From Thursday, March 12
Today was equal measure feeling ready to go home and wishing I could stay longer. Yesterday was our last workday, and I packed up our tools with a sense of giddy anticipation that my time as an unskilled laborer was over. I breathed a sigh of relief as we finished loading the Re-Member van and hopped inside to its waiting warmth. I didn't think about the little girl we saw earlier in the day with no jacket out in the freezing cold. Instead, my mind was occupied with the buffalo we had hopes of sighting on the hour-long trip back to Re-Member.

So today, to reward us for 3 1/2 days of hard work, we toured the reservation. I am surprised to admit that I would have rather been working. Seems a shame now that I have finally hit my stride at Re-Member, it's time to go home.

The tour itself was an odd blend of culturally significant sites interspersed with "rest stops," i.e., thinly-veiled opportunities for us visitors to spend money. Not that I could blame them for wanting to help the local economy. And the students bought in droves from every site, from souvenirs to snack foods.
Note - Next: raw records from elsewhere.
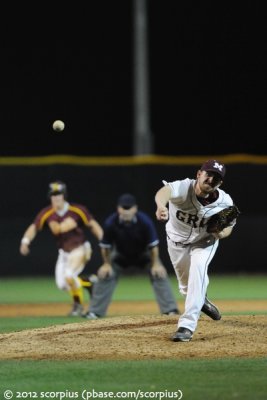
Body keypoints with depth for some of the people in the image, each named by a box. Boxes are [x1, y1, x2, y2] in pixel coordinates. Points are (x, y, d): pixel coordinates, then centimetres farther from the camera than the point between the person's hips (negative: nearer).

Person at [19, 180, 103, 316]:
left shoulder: (78, 210, -18)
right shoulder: (47, 213, -11)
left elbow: (93, 225, -14)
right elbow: (34, 227, -17)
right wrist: (25, 241, -36)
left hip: (80, 249, -5)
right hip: (64, 252, 5)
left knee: (69, 276, -22)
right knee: (62, 284, 3)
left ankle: (78, 304, 5)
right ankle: (88, 282, 29)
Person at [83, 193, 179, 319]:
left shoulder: (145, 221, -32)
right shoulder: (110, 223, -30)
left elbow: (153, 244, -21)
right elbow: (105, 246, -15)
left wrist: (156, 264, -19)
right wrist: (107, 264, -11)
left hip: (144, 254, -1)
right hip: (120, 255, 1)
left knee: (159, 274, -16)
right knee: (104, 275, -9)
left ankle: (170, 310, -10)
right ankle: (94, 312, 1)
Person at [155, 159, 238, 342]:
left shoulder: (225, 202, -27)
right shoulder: (183, 188, -37)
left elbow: (229, 225, -7)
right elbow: (164, 191, -61)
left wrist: (222, 232, -33)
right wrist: (161, 206, -85)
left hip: (204, 241, 0)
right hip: (177, 241, 1)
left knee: (198, 268, -28)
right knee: (186, 286, 16)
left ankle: (187, 325, -27)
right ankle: (201, 300, 54)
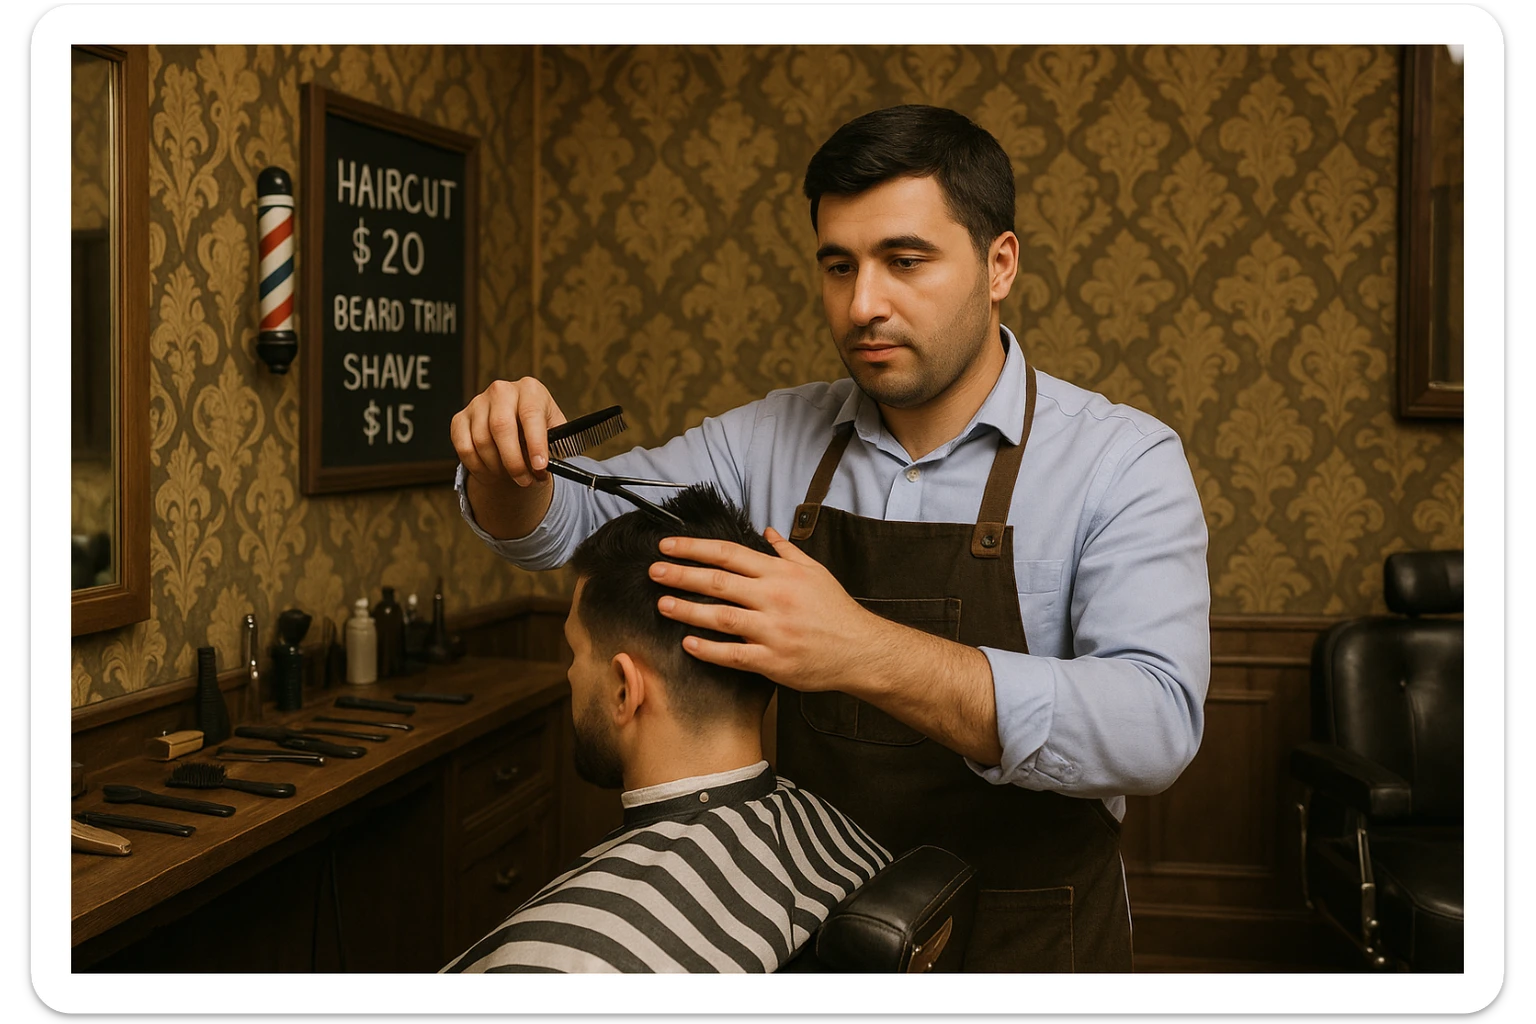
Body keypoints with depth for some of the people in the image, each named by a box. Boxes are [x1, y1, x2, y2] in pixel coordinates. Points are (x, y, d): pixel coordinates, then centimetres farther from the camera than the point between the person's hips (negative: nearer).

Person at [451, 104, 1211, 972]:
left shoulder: (1124, 461, -15)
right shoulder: (774, 440, -2)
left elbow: (1156, 724, -28)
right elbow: (563, 523, 3)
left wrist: (867, 654, -40)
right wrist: (507, 458, -21)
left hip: (1024, 942, -3)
Our tour guides were John Her Many Horses and Darryl Red Cloud, the fifth generation grandson of the great Chief Red Cloud. There is something about the men of this culture, their weather-beaten faces, their easy laughter and sorrow-touched eyes, that reminds me of the men of my culture. All week I've looked on the Lakota men and seen my father, my uncles, my grandfather - weaned in the days of the Vietnam war and raising their families under the flag of a foreign government. I strained to listen to the faint, tinny whine of the bus PA system as John proudly pointed out the wind turbine that the reservation radio station had just acquired. The metal structure standing no taller than my house was the tallest turbine on the whole reservation, he announced.

"Over there, you can buy lots of good stuff to eat," referring to a large gas station with a several fast food stations and a seating area inside. "Companies are starting to locate here in Pine Ridge!"

"Here is the hospital. If you get sick? Good luck," he joked, Darryl snorting his agreement. As we passed the modest structure, he explained how preventative care was non-existent, despite the diabetes epidemic of the last decade and high infant mortality rate. The so-called cancer center, he explained, was a room full of beds and no equipment.

I was taken aback by the large homes surrounding the hospital with their well manicured lawns placed in suburbia-like rows. The neighborhood was a marked difference from the trailers and one bedroom shacks dotting the rest of the reservation landscape. The nurses and doctors live there, I was told. The visiting doctors, of course. There are no permanent doctors on the Rez.

The noise level in the bus rose higher the longer the day wore on. The students were abandoning the pretense of being able to hear the tour through the tired PA speakers, allowing their minds to relax. Despite sitting directly behind John, I could barely discern every-third word and had given up trying to listen myself. Still, about 10 miles from the Re-Member site, I watched him reach for the mic and leaned in with interest. He pointed to the northwest, towards an unseen destination. The first part of his explanation was lost to me, though he was speaking in the same frank, companionable tone he had used all day. But I could make out the meaning of his last remarks clearly.

"When people ask you where your people are buried, you reply they are buried in cemeteries. Over there, that's where my people are buried: at Wounded Knee."


Model of Crazy Horse monument being built in the Black Hills. More a metaphoric tribute than a literal likeness, it depicts the warrior's true response to the derisive question, "Where are your lands NOW, Indian?" Crazy Horse replied, “My lands are where my dead lie buried.”